One tonne per tonne, all-in. That's superstructure, envelope, inhabitants, machinary, etc.
Where do you get this? So, if I want a warehouse to store a 250000 tons, I need to bring 250000 tons of material to Venus? Don't seem much practical.
No. A warehouse containing 250000 tons (whatever your reason for having one of those, which as yet seems not to habe been decided) weighs 250000 tons plus the weight of the warehouse, which includes the structure and lift-envelope necessary to maintain lift 250000+extras tons (barring a small quibble that I'll skip over). The extra would not be anything like as much as a quarter of a million tonnes, as it is probably something like a
Cloud 9 with a tolerance for up to a quarter of a million tonnes (or tons) if that's what's wanted.
"All-in" was the key phrase. 'Wet weight', not 'dry weight'.
Dismissing the further midunderstandings you made on this point...
(In my head Venus would be like colonizing a gas giant), since the last question answer is a big fat no, then you need to bring everything.

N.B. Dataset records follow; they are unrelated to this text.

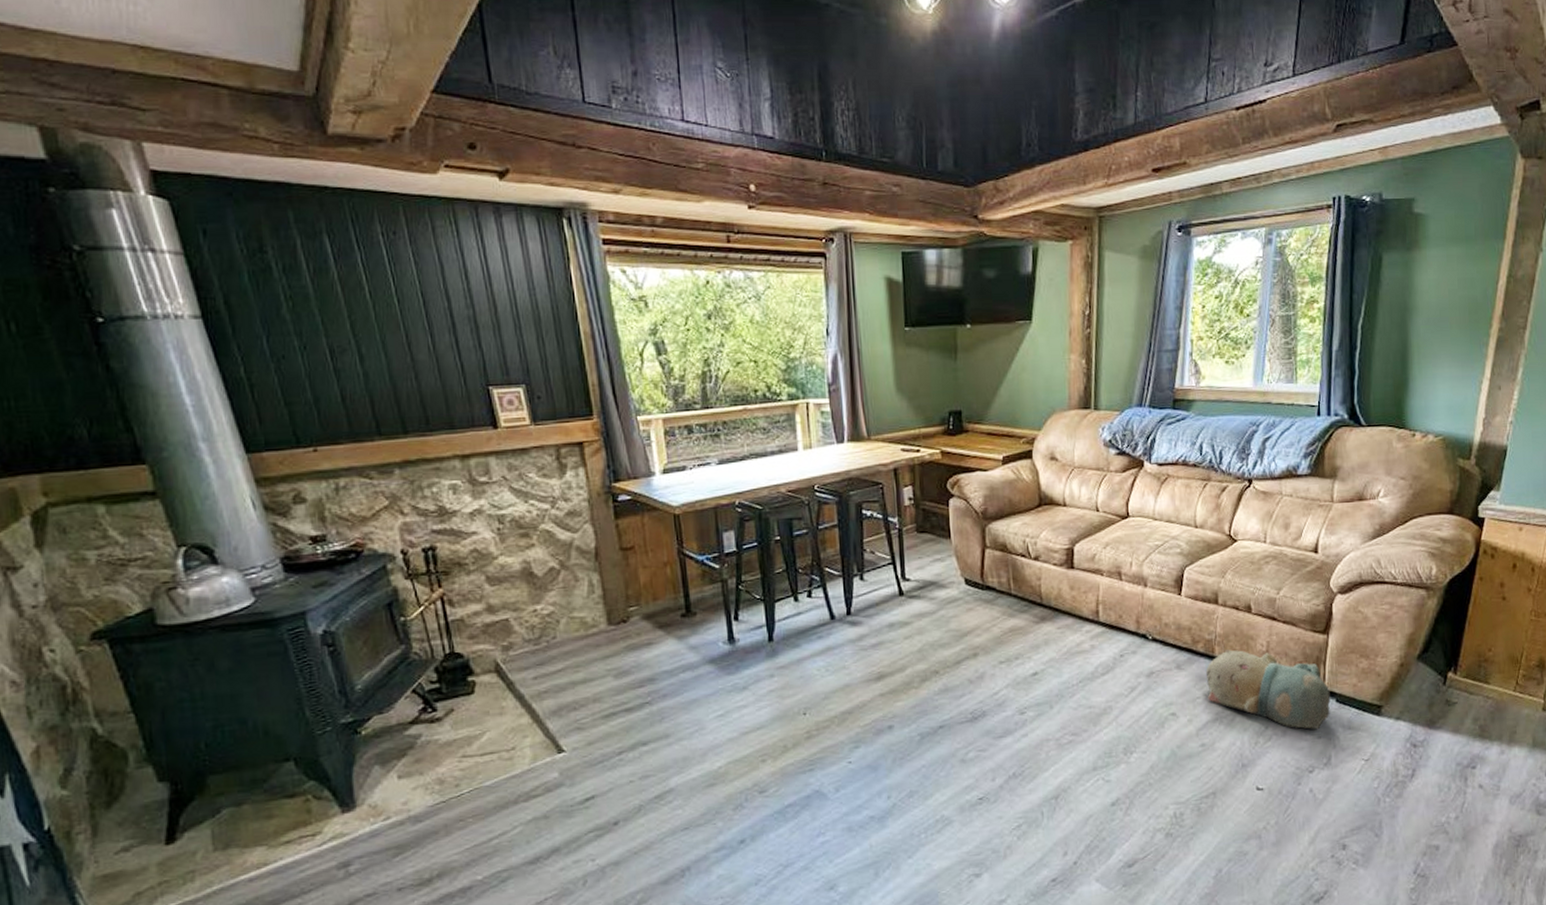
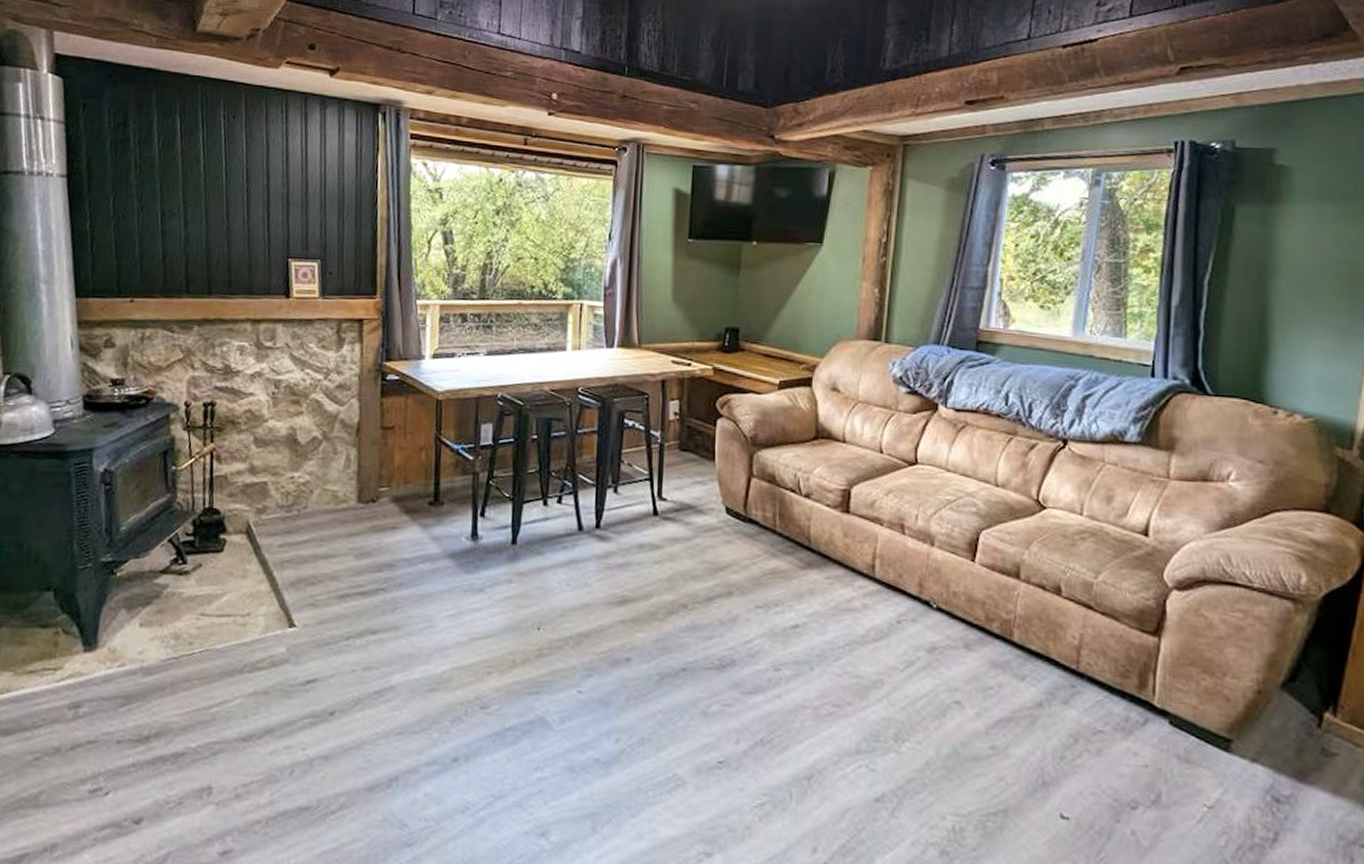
plush toy: present [1205,649,1331,729] -> none [1000,635,1162,754]

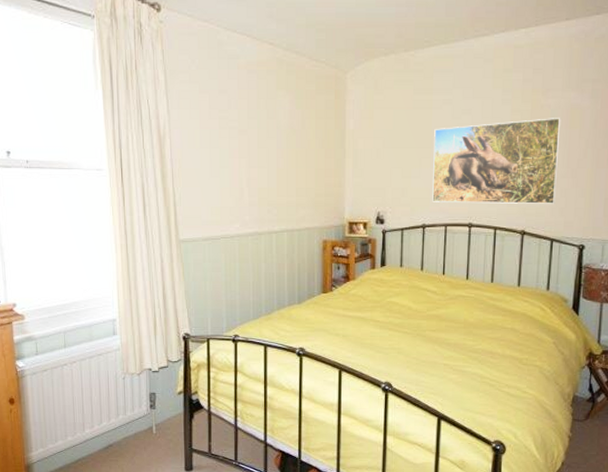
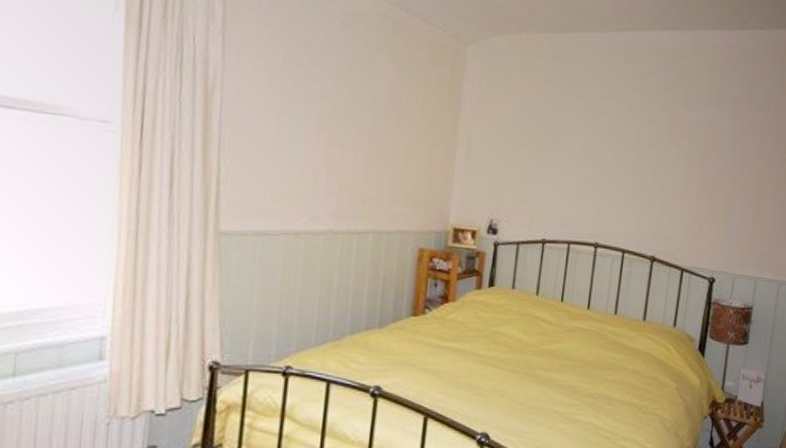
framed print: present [432,118,561,204] -> none [556,127,700,229]

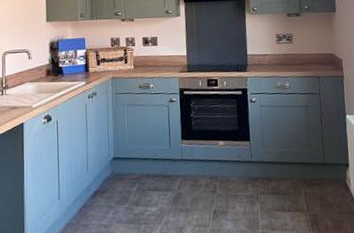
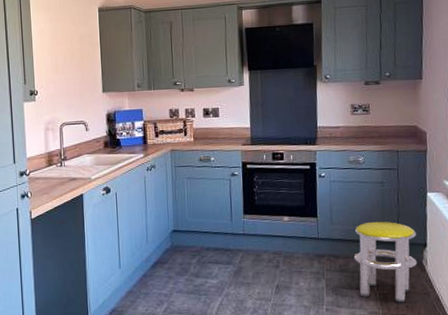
stool: none [284,143,342,223] -> present [353,221,418,303]

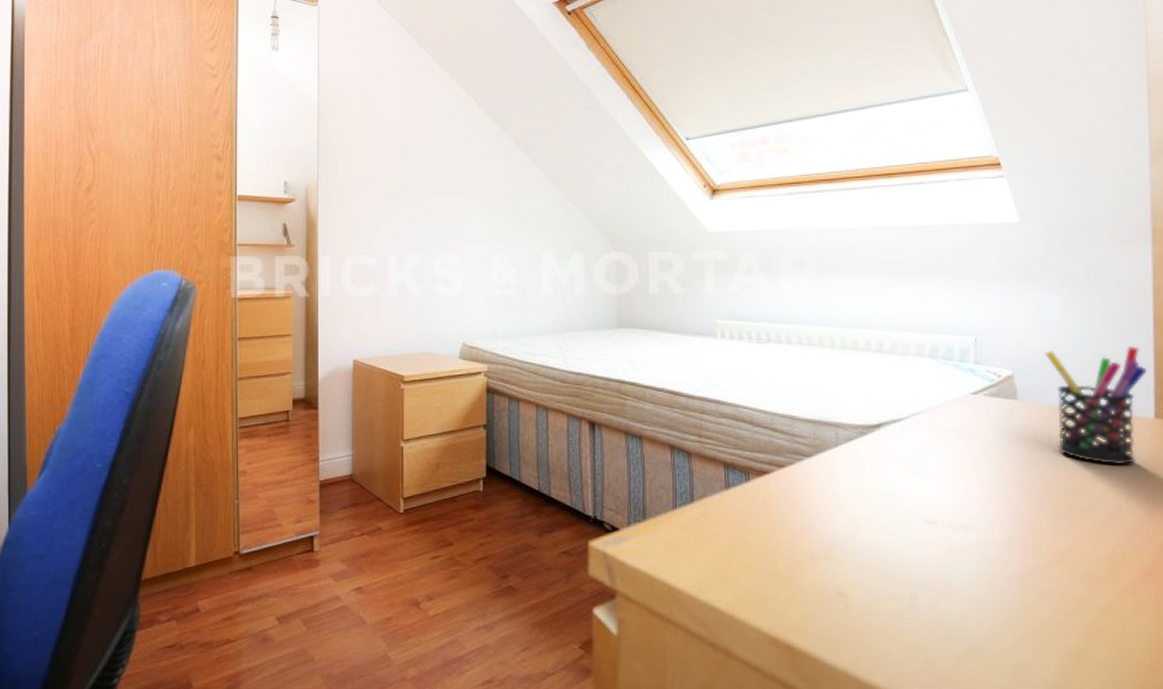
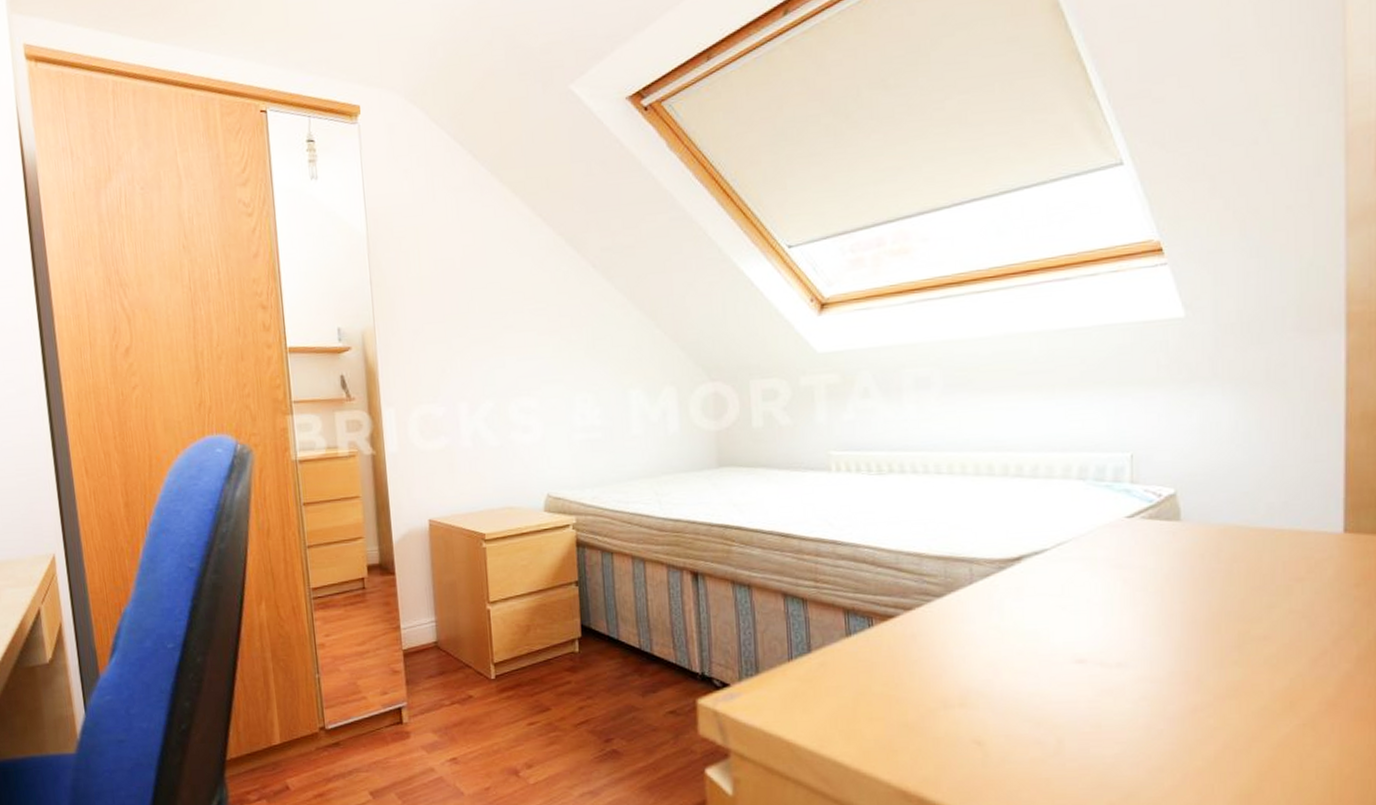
pen holder: present [1044,345,1147,465] -> none [1213,451,1335,588]

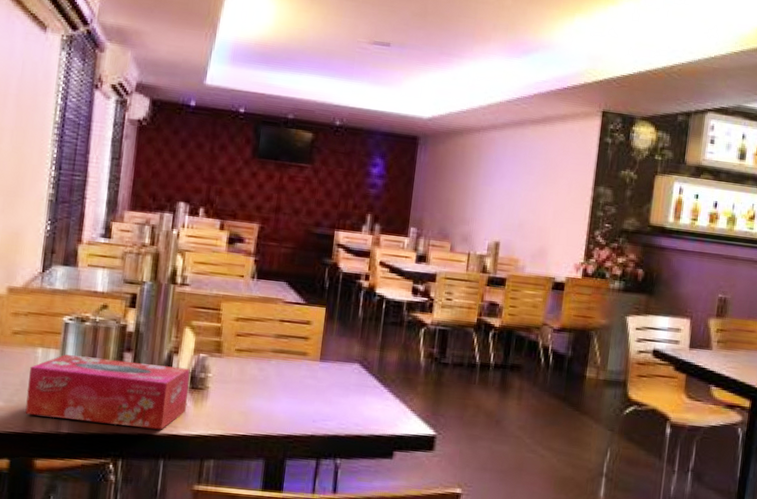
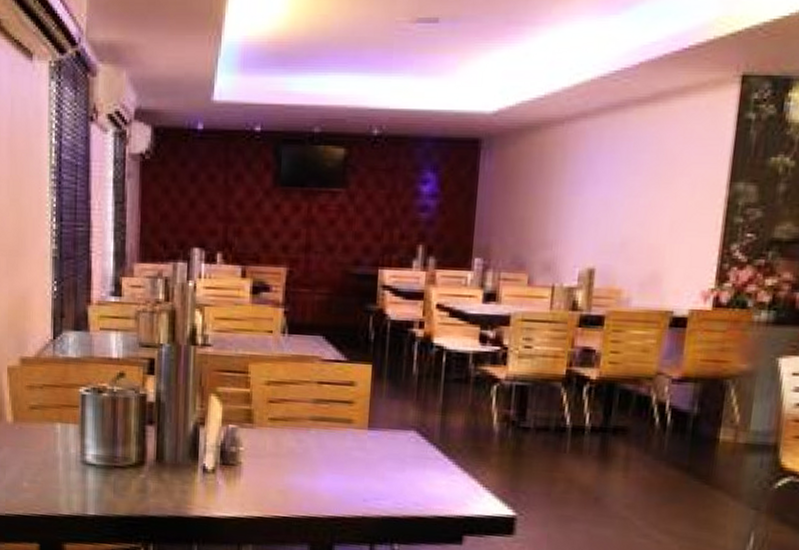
tissue box: present [25,354,190,430] -> none [50,430,219,512]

As you would to send a habitat to orbit.
(Mars/Moon-bases, at least at first, would also need the 'tin-cans' lowered from orbit, whether ready assembled on Earth, in LEo or metely fabricated as panels elsewhere, to be bolted together and filled with air once in situ, but what chever way it needs a safe descent option not so much needed (just insertion retros) in orbitals. You
can also count on adding regolith/etc on top, saving you sending 'bulk' materials, but untul you set up a local miner/processor/fabricator manufactury you're still delivering the more necessarily designed and machined components. Venusian Cloud Station is using thick atmosphere as the equivalent to at least part of the regolith aspect, whilst orbital stations in all locations have to be equipped with all protections thst their host world isn't incidentally providing in some part either by distance (Mars) or magnetically (Earth). Proximity of Venus to the Sun and the more 'accidental' magnetic protection it gets probably requires a tougher orbital station for Venus, albeit not as tough as any surface habitat would have to be, as noted.)
How are you going to manage them to stay in a single place?
Why would you do that?
To find the darn thing? I know structurally talking it will be subjected to less stress as free floating but it doesn't seem very practical for things beyond simply exploration and scientific study. The fact of being free floating doesn't magically do away with the speed of the wind neither.
The ground beneath your feet is travelling at anything up to 1000mph, you know. Yet you don't complain. Why not?
Right, as serene as a ballon flight can be with peaks of 360 km per hour... And in this scenario... once the planet if densely you'll have the occasional colonies crashing into each other. Nice.
Does your house often collide with your neighbours' houses? With houses from the next city over? (Maybe it does, if you're somewhere like San Andreas. But not more than once or twice, surely?)